"Class and Color at Century’s End" by James G. Leyburn, Ph.D. (1902-1993)
An excerpt from Leyburn’s The Haitian People (1941). Leyburn was an American sociologist who went to Haiti to observe its people. There he witnessed class and color inequality that was so extreme that he believed Haiti had a "caste" system.
Up to the time of the American Occupation of 1915, there were no other measures of much influence upon the status of the peasant. The whole impulse of the common people seemed to be toward the acquisition of plots of land for themselves. By the indifference or impotence of the state, they were allowed to install themselves upon government lands, there to found families and pass on the property upon which they had settled.
With the peasants prevailingly satisfied in their daily round of life the separation of upper and lower castes in Haitian society has gradually become an accepted fact. At least ninety per cent of the total population now belong to the peasant group…. Of the remaining ten per cent of the population a small faction look upon themselves as élite. Some families of this group can be traced back to colonial times when their ancestors were already affranchis.
It is significant that although the blacks had the government in their hands for three quarters of a century they were unable to effect any slight change either in caste membership or in caste lines.
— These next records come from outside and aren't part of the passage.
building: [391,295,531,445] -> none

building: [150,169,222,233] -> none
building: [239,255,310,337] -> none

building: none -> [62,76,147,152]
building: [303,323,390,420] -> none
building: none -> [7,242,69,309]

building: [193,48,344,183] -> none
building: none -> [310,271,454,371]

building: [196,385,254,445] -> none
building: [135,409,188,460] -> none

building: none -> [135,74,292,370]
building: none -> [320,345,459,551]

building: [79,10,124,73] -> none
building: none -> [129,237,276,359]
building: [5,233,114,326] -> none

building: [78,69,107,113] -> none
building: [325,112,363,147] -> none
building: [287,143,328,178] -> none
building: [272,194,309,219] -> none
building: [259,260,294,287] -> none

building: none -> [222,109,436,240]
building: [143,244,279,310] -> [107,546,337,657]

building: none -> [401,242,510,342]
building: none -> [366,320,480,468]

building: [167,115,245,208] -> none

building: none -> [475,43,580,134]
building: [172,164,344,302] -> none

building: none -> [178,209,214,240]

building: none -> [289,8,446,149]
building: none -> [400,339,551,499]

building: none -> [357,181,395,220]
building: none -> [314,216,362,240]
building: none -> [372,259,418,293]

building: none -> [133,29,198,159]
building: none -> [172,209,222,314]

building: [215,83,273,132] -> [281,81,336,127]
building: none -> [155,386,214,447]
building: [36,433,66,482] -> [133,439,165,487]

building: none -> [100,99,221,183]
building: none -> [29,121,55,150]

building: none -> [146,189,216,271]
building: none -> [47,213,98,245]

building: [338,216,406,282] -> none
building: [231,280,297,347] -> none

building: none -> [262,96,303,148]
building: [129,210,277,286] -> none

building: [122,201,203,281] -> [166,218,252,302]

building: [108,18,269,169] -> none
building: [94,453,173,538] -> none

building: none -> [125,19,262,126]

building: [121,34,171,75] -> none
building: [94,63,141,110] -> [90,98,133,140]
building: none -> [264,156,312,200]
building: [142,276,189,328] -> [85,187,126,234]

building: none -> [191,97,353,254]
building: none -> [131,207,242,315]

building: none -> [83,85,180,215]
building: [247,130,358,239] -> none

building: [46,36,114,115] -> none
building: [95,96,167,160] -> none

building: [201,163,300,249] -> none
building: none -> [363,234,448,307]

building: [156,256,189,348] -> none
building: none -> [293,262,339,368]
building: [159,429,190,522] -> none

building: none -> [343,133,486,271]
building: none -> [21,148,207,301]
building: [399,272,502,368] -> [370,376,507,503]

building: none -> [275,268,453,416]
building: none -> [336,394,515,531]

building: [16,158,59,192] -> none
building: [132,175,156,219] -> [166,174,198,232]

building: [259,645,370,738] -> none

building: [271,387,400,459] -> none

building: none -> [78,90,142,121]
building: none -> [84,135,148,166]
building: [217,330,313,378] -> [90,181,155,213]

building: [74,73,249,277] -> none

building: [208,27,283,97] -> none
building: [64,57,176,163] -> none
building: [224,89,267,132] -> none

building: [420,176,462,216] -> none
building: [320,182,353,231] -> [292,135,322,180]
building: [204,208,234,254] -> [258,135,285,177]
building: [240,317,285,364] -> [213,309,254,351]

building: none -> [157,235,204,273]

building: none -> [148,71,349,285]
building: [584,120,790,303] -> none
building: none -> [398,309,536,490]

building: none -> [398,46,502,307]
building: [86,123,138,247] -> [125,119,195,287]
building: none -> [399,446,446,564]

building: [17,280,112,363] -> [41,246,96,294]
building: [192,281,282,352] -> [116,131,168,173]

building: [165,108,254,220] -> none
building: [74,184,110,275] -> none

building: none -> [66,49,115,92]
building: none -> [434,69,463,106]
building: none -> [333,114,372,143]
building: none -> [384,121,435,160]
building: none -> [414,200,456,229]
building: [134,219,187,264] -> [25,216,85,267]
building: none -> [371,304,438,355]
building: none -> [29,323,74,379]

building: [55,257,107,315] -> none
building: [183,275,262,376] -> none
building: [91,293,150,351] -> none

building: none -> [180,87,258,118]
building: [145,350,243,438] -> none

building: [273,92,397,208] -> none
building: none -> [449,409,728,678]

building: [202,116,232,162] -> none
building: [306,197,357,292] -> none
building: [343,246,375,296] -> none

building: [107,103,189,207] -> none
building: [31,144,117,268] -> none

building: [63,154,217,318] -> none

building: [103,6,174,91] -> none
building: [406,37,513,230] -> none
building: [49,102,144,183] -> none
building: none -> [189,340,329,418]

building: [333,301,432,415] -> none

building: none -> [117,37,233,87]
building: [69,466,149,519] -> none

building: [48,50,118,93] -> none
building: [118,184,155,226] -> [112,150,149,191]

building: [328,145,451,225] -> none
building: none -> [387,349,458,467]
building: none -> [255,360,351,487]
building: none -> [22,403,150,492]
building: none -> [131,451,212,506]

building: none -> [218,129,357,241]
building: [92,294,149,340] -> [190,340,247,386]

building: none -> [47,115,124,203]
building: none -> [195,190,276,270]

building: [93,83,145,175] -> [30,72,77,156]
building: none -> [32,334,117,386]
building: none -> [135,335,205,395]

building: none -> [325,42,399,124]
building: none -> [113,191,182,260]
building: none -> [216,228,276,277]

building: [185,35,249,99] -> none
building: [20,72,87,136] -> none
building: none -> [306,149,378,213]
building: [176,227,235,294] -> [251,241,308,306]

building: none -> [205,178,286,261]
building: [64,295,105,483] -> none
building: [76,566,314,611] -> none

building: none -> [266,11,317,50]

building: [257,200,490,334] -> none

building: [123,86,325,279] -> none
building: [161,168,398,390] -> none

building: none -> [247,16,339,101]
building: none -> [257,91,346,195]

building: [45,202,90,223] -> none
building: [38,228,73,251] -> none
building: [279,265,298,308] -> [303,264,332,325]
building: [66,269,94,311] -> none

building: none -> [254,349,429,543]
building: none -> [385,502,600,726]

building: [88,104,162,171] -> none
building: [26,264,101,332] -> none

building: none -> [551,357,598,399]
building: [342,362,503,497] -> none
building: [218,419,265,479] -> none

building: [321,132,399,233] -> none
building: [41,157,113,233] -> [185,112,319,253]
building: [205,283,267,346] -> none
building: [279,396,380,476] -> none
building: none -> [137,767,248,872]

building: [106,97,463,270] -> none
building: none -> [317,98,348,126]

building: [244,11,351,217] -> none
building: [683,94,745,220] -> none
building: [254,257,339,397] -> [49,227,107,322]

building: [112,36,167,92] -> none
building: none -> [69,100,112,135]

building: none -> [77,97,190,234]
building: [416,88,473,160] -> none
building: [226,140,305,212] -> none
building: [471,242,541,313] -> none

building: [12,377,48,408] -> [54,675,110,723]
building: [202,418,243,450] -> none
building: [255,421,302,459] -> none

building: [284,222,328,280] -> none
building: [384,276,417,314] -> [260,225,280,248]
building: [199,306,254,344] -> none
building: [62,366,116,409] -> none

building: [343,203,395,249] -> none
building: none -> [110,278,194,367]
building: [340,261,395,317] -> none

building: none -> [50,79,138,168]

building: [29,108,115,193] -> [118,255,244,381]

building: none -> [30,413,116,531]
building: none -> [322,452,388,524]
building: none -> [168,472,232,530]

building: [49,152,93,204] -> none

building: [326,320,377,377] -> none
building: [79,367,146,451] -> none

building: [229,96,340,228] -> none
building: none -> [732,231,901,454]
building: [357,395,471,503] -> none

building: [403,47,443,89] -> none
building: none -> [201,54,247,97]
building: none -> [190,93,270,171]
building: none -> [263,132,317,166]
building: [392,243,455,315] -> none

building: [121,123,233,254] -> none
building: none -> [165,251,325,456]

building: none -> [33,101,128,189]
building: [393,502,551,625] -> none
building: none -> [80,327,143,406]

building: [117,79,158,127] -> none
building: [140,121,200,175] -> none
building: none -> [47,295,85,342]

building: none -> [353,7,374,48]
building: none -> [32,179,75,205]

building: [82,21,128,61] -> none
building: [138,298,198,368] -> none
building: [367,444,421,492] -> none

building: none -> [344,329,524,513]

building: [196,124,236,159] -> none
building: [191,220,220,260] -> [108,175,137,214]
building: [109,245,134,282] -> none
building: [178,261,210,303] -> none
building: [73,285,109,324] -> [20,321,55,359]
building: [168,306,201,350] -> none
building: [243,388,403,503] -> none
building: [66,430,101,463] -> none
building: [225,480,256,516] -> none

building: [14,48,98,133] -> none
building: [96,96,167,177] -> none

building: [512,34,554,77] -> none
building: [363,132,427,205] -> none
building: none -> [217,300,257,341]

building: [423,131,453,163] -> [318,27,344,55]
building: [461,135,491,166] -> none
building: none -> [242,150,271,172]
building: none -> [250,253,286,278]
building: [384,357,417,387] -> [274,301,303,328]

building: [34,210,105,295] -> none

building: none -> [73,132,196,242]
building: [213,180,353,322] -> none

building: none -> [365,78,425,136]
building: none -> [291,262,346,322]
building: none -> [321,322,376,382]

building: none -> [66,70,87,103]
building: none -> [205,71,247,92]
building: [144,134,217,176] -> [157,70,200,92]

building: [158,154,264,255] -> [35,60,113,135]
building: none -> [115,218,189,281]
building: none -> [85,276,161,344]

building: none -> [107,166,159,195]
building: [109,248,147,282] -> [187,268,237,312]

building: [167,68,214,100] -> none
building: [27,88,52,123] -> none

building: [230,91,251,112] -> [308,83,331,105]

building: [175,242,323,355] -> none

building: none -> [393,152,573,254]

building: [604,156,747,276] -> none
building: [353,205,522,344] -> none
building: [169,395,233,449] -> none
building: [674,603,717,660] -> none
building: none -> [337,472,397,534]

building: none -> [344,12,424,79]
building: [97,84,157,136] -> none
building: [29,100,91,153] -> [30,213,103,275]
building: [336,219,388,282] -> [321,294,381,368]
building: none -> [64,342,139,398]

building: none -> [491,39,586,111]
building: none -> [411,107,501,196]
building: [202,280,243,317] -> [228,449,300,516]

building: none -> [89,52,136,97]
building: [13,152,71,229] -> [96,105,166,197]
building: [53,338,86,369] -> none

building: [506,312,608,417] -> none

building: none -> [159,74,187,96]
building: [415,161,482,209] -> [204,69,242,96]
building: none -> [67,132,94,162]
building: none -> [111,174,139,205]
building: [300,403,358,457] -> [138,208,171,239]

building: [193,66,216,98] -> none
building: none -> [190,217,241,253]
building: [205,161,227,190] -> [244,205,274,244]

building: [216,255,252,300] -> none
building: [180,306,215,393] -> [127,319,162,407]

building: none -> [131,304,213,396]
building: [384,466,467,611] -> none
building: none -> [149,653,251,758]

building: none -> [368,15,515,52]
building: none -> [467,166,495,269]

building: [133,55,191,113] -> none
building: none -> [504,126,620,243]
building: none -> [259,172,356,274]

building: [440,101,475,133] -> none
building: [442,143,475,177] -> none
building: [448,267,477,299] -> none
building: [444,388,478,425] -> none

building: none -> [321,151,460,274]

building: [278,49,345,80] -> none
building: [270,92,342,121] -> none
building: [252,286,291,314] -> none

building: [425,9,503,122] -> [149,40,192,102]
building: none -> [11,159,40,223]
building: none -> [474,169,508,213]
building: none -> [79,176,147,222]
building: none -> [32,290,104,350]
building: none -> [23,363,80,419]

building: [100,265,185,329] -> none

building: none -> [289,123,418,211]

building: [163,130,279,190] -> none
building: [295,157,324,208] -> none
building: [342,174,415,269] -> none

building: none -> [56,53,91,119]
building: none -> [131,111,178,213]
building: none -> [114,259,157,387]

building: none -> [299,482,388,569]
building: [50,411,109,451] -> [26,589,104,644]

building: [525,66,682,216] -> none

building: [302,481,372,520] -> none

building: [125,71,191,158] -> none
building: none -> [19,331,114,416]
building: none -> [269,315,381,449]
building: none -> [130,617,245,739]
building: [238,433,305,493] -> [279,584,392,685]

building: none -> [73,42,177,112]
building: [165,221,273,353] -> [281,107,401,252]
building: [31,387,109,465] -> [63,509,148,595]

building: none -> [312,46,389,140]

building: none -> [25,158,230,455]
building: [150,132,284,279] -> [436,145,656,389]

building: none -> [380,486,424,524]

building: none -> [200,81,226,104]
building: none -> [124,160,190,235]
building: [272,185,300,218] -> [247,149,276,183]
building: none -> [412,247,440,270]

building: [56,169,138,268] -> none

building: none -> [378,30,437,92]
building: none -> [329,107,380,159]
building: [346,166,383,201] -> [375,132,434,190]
The part of the population which is neither élite nor peasant is not "middle class," as that term is understood in the Western World. It is rather a shifting percentage of Haitians whose one prevailing characteristic is their residence in towns. Some are wage earners, some small tradesmen; some are ex-élite on the way down the social ladder, while others are ex-peasants on the way up. Acceptance by the élite entails requirements severe enough to discourage many aspirants; at the same time, the heavens can be stormed by those willing to endure the heat and strain of battle. Lacking descent from former affranchis, the only means by which the ambitious may achieve entrance into the élite caste is by money, education, sustained social show and leisure, "proper" marriage, and separation from lower caste friends; and one generation rarely suffices to win acceptance by the élite.